Artikel 5. Toetsingskader aanbod schuldhulpverlening

  • 1. Het college verleent aan de inwoner schuldhulpverlening op basis van vastgestelde kaders. Een verzoek tot ondersteuning wordt daarom getoetst aan het geldende beleidsplan (Schulden, armoede en minima) uit 2019 en aan deze beleidsregels. Een verzoek kan op grond van die toetsing worden afgewezen.

  • 2. Het college bepaalt welke vorm van schuldhulpverlening, genoemd in artikel 7 wordt ingezet.
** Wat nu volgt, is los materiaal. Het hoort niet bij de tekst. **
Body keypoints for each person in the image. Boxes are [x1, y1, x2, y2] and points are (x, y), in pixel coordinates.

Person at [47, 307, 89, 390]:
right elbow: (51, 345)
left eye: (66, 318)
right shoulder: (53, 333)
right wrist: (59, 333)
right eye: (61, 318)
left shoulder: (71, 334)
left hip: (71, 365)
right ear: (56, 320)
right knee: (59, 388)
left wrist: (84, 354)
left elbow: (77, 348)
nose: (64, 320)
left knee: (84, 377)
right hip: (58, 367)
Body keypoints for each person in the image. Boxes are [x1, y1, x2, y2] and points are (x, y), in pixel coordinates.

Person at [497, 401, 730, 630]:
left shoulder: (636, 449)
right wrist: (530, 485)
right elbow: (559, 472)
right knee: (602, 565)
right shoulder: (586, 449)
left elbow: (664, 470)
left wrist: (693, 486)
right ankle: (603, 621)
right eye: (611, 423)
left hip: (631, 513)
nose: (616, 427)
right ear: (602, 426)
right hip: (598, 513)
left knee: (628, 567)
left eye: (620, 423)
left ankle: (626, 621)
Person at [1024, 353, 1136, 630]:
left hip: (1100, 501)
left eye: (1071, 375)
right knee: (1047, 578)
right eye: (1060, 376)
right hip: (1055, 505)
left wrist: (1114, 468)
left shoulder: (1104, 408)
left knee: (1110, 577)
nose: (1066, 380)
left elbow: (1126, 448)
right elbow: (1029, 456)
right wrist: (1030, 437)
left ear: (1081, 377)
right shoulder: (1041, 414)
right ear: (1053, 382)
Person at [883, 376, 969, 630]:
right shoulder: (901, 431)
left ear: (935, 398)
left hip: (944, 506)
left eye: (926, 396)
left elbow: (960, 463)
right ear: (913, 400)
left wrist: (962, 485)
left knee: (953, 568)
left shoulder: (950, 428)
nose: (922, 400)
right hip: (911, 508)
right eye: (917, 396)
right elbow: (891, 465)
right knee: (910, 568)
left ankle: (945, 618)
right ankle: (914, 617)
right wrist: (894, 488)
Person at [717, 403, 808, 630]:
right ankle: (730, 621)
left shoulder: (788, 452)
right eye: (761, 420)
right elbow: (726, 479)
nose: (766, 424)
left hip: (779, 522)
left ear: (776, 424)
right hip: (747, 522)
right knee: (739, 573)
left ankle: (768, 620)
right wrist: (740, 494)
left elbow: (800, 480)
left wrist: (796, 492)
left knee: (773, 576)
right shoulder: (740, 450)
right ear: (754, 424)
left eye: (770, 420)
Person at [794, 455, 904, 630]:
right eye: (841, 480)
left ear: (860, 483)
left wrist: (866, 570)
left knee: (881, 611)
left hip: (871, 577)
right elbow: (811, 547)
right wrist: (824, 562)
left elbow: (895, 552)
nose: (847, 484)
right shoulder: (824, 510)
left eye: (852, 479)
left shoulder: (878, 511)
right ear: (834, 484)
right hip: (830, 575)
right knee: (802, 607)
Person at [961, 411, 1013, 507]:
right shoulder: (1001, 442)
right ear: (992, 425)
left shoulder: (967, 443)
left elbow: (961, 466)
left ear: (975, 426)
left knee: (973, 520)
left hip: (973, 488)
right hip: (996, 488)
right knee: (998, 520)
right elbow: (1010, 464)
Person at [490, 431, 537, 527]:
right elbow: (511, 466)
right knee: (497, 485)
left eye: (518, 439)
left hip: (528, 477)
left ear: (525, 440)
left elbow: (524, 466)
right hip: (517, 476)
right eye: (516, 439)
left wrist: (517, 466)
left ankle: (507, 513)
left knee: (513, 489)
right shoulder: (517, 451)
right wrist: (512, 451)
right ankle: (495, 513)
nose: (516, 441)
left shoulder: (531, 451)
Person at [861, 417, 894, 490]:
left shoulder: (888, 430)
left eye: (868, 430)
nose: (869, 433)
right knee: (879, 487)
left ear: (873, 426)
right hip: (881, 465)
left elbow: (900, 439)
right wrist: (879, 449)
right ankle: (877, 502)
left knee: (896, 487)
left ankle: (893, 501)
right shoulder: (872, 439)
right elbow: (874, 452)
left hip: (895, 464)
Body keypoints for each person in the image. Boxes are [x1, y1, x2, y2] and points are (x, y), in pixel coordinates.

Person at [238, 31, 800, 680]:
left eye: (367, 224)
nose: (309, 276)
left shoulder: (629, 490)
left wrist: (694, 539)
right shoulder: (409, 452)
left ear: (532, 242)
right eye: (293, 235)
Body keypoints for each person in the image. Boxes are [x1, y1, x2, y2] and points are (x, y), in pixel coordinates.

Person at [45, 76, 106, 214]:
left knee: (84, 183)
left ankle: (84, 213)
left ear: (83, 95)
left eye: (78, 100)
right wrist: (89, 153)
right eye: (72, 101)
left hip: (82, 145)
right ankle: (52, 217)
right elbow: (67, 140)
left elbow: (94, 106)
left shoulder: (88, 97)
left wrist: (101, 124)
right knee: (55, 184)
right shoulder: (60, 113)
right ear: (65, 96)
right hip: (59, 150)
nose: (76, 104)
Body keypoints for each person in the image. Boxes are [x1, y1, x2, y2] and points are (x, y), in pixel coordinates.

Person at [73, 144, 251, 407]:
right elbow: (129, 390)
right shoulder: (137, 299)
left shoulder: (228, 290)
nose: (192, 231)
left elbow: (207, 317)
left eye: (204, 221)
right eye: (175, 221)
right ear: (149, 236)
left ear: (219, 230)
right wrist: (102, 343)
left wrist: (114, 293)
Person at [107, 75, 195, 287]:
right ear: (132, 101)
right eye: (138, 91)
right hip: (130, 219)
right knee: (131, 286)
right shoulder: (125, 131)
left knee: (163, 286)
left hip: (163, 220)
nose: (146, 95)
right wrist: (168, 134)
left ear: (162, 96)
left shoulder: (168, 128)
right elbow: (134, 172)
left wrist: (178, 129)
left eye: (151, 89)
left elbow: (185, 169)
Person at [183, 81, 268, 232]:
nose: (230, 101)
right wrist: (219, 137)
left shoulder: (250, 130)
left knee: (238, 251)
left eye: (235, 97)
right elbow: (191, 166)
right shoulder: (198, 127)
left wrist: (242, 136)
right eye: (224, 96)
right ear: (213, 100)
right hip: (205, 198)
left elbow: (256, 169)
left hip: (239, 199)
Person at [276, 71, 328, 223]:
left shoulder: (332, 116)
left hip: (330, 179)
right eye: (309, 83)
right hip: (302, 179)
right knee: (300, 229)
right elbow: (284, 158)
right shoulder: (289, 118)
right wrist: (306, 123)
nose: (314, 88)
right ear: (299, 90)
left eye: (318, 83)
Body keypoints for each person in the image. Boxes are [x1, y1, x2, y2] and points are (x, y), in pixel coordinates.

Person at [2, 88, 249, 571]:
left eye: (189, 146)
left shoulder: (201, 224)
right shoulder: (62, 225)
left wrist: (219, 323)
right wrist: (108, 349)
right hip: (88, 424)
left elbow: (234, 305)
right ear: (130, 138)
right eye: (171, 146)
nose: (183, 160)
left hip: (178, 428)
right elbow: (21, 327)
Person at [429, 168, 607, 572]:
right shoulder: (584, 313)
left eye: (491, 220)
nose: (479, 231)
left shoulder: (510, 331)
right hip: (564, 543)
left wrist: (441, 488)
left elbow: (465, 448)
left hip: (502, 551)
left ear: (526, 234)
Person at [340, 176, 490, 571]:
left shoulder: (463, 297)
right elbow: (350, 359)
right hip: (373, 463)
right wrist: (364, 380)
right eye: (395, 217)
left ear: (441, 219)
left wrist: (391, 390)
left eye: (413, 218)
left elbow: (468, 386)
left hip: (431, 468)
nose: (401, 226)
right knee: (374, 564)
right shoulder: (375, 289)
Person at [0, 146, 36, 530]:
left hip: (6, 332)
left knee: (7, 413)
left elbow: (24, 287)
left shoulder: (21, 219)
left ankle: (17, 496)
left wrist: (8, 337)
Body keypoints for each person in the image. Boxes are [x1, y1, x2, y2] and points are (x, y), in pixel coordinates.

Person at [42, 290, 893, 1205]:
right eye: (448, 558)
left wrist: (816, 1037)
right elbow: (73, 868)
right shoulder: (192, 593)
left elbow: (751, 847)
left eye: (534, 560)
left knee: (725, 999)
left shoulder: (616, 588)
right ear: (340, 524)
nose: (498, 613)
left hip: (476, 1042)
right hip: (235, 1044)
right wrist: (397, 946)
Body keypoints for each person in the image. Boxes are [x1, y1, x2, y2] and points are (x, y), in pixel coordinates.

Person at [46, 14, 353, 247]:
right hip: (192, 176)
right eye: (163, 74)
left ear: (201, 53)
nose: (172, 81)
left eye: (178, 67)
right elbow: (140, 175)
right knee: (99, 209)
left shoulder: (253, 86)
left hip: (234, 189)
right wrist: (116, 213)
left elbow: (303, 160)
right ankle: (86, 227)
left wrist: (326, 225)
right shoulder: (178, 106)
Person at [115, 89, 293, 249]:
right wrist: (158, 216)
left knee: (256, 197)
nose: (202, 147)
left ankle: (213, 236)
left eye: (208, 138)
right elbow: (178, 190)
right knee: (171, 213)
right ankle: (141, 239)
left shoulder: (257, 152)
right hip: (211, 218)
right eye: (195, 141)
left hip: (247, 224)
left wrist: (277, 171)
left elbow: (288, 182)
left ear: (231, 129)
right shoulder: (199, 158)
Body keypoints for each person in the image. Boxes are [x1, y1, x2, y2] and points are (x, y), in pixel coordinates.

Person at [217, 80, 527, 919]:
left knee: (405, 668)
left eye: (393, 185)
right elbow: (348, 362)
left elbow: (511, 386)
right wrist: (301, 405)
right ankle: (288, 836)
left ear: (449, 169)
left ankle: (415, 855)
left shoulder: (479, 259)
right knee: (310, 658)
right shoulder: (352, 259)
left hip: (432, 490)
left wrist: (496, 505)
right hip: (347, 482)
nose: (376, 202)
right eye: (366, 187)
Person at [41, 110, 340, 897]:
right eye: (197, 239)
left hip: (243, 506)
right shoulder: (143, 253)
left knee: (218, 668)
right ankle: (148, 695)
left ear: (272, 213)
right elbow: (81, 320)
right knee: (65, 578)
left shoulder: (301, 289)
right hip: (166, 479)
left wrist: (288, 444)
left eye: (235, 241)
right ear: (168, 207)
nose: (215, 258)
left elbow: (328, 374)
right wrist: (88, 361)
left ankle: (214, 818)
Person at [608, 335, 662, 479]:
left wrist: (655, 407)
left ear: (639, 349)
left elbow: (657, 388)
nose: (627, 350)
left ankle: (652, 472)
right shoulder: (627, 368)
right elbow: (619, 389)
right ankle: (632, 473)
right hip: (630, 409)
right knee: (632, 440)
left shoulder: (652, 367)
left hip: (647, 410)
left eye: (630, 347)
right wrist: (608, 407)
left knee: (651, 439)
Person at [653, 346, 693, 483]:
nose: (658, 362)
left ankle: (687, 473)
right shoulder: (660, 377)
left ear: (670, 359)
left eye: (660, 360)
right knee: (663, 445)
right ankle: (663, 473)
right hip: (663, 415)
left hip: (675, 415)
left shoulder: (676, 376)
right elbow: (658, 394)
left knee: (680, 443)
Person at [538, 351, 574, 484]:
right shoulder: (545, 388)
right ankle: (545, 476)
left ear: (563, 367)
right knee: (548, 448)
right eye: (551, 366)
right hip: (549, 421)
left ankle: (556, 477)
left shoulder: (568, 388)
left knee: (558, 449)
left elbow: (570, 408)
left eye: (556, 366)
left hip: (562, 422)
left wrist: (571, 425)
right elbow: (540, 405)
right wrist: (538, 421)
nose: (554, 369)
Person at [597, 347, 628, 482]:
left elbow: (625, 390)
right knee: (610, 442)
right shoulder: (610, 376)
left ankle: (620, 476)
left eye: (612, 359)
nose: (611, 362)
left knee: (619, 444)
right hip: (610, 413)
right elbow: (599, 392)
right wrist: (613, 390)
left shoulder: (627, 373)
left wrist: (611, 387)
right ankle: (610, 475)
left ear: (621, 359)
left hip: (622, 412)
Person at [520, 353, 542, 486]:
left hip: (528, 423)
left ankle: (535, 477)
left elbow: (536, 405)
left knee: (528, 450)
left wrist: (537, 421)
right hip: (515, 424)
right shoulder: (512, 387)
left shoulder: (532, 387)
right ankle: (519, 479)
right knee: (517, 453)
Bij de afweging welke vorm van ondersteuning het meest geschikt is voor de inwoner, weegt het college de volgende zaken tegen elkaar af:

    • a.

      de doelmatigheid van de ondersteuning;

    • b.

      de zwaarte c.q. omvang van de schuldensituatie en de regelbaarheid daarvan;

    • c.

      de mate van zelfredzaamheid van de inwoner en diens netwerk;

    • d.

      houding en gedrag van inwoner;

    • e.

      een eventueel eerder gebruik van schuldhulpverlening;

  • 3. De beslissing van het college tot het doen van een aanbod, tot het weigeren of beëindigen van de schuldhulpverlening is een besluit in de zin van de Awb, waartegen belanghebbende bezwaar en beroep kan instellen.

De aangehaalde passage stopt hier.